#### What to produce:
From the bonus-exercises text, copy the passage that begins at the words "They deeply study" and stops after "all other features).".

#### Exercise text:
☆ Bonus

Suggested paper replications

Toy Models of Superposition

There are several aspects of this paper which we didn't cover in these exercises. In particular, superposition as a phase change studies the interaction between sparsity and relative feature importance, and finds a phase change in the optimal weight configuration as these inputs are varied. Some examples can be found in this notebook

This might be a good replication for you if:

You enjoy diving into the specific mathematical details of superposition
You find theoretical work interesting, as well as empirical work
You've enjoyed the first ~3 exercise sets in this section

Polysemanticity and Capacity in Neural Networks

This is a paper by Redwood Research, which builds on the ideas we discussed in the first three four of this paper (toy models of superposition, and the results on feature geometry).

They deeply study a measure called capacity, which is the same as what we called dimensionality above. Their results suggest an explanation for why features are often sharply "pinned" to either 0 or 1 capacity (i.e. not represented at all, or represented orthogonally to all other features).

This might be a good replication for you if:

You enjoy diving into the specific mathematical details of superposition
You're comfortable with mathematical topics like linear algebra and calculus
You find theoretical work interesting, as well as empirical work
You've enjoyed the first ~4 exercise sets in this section

Suggested topics for further exploration

Softmax Linear Units

This is a proposed architectural change which appears to increase the number of interpretable MLPs with low performance cost. In particular, it may reduce the instance of superposition.

TL;DR: SOLU is an activation function $\vec{x} \to \vec{x} * \operatorname{softmax}(\vec{x})$ which encourages sparsity in activations in the same way that softmax encourages sparsity (often softmax'ed probability distributions have one probability close to one and the others close to zero). Encouraging activation sparsity might make it harder for neurons to be polysemantic.

Replication of the results of this paper might not be a practical final week project. However, several transformers in the TransformerLens library have been trained with SOLU (see the model page for more details), which makes them a good candidate for closer study. Some questions you might want to explore:

How do Neel's SoLU and GELU models compare in neuroscope under the polysemanticity metric used in the SoLU paper? (what fraction of neurons seem monosemantic when looking at the top 10 activating dataset examples for 1 minute)

#### Dataset excerpts:
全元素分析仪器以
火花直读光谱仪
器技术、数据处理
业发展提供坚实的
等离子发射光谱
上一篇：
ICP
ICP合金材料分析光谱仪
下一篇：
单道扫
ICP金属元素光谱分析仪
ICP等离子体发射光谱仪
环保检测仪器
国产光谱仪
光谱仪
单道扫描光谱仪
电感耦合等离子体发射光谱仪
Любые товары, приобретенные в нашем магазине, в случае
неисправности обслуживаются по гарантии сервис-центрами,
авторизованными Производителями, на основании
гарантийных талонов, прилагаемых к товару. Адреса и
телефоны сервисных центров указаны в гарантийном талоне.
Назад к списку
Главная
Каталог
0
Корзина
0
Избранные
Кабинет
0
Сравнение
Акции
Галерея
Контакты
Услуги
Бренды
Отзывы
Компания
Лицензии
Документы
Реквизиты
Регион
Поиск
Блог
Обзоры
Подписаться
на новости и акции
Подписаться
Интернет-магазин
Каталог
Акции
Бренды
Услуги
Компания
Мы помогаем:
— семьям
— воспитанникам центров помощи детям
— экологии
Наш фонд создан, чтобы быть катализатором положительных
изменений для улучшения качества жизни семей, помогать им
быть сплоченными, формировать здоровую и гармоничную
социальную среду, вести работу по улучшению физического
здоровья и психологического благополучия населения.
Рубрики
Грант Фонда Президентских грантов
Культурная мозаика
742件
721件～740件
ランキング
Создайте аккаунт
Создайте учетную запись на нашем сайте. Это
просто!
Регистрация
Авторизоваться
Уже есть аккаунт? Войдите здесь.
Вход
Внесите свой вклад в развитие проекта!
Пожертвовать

#### Solution to this exercise:
They deeply study a measure called capacity, which is the same as what we called dimensionality above. Their results suggest an explanation for why features are often sharply "pinned" to either 0 or 1 capacity (i.e. not represented at all, or represented orthogonally to all other features).